Dépôt d’archives d’une écrivaine et artiste acadienne méconnue
FAKE NEWS
Un matin pluvieux à Moncton, je me suis retrouvée seule devant une boite d’archives ayant appartenu à une femme qui s’appelait Roselyne Albert. Je découvrais l’existence de cette femme à travers ce qui restait de sa vie, de son écriture, de son art. J’étais émue devant ces objets qui représentaient la vie d’une femme qui n’était plus parmi nous.
En effet, la sœur de Roselyne avait entendu parler de mon groupe de recherche sur les archives et les femmes en Acadie (GRAFA) lors d’une émission radiophonique à Radio-Canada Acadie et avait pensé que les archives de sa sœur pouvaient potentiellement nous intéresser. C’était sa manière de faire revivre sa sœur après l’avoir perdue en pleine pandémie en valorisant la matérialité restante de Roselyne. Nous pensons souvent à la procréation des femmes, mais nous pensons trop peu à la création de celles-ci… notamment leurs œuvres de création.
En mesurant l’importance de ne pas passer sous silence la création de Roselyne, j’ai demandé à mon collègue Joël Boilard de m’aider à découvrir les objets inédits à l’intérieur de cette boite puisque l’un des objets était un recueil de poésie signé par mon collègue à la retraite, Maurice Raymond. Étant l’héritière de son ancien bureau de travail à l’université, la boite a été livrée dans son ancien bureau et c’est à partir de cet espace que je rédige ces mots.
Le livre signé par Maurice Raymond me rendait perplexe. Est-ce que Roselyne était l’autrice réelle de ce recueil ? Joël ayant bien connu Maurice, je me suis tout de suite sentie en confiance d’aller le consulter. De plus, il y avait des traces de correspondances entre Roselyne et Gérald Leblanc. Il fallait donc rapidement impliquer mon collègue Benoit Doyon-Gosselin afin de déterminer la portée de ces lettres.

::::

■ Consigne 1:
Traduisez en anglais cette phrase du texte sur les archives de Roselyne Albert : « Le livre signé par Maurice Raymond me rendait perplexe. »
■ Consigne 2:
Poursuivez, s'il vous plaît, le texte sur les archives de Roselyne Albert à partir de sa dernière phrase.
Les données n'ont aucun lien avec le texte sur les archives de Roselyne Albert.

■ Lignes de données:
::::

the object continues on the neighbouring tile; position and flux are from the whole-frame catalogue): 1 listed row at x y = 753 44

::::

■ Réponse 1:
The book signed by Maurice Raymond left me puzzled.

■ Réponse 2:
Le fonds d’archives de Roselyne Albert est encore en processus d’évaluation par mes collègues et moi-même afin de mieux saisir le potentiel en recherche de celui-ci. Dans la boite, nous retrouvons des papiers épars, des textes, un floppy disk, une copie d’un recueil de poésie La Soif des ombres publié sous le nom de Maurice Raymond, des correspondances avec Gérald LeBlanc, ainsi que des œuvres picturales.
C’est en plongeant dans les traces archivistiques de Roselyne que mes collègues littéraires et moi-même avons souhaité lui consacrer un hommage afin de sortir du silence cette écrivaine et artiste multidisciplinaire acadienne. Nous souhaitons réfléchir de manière critique à l’effacement des femmes tout en soulignant l’importance des archives de femmes pour les études acadiennes.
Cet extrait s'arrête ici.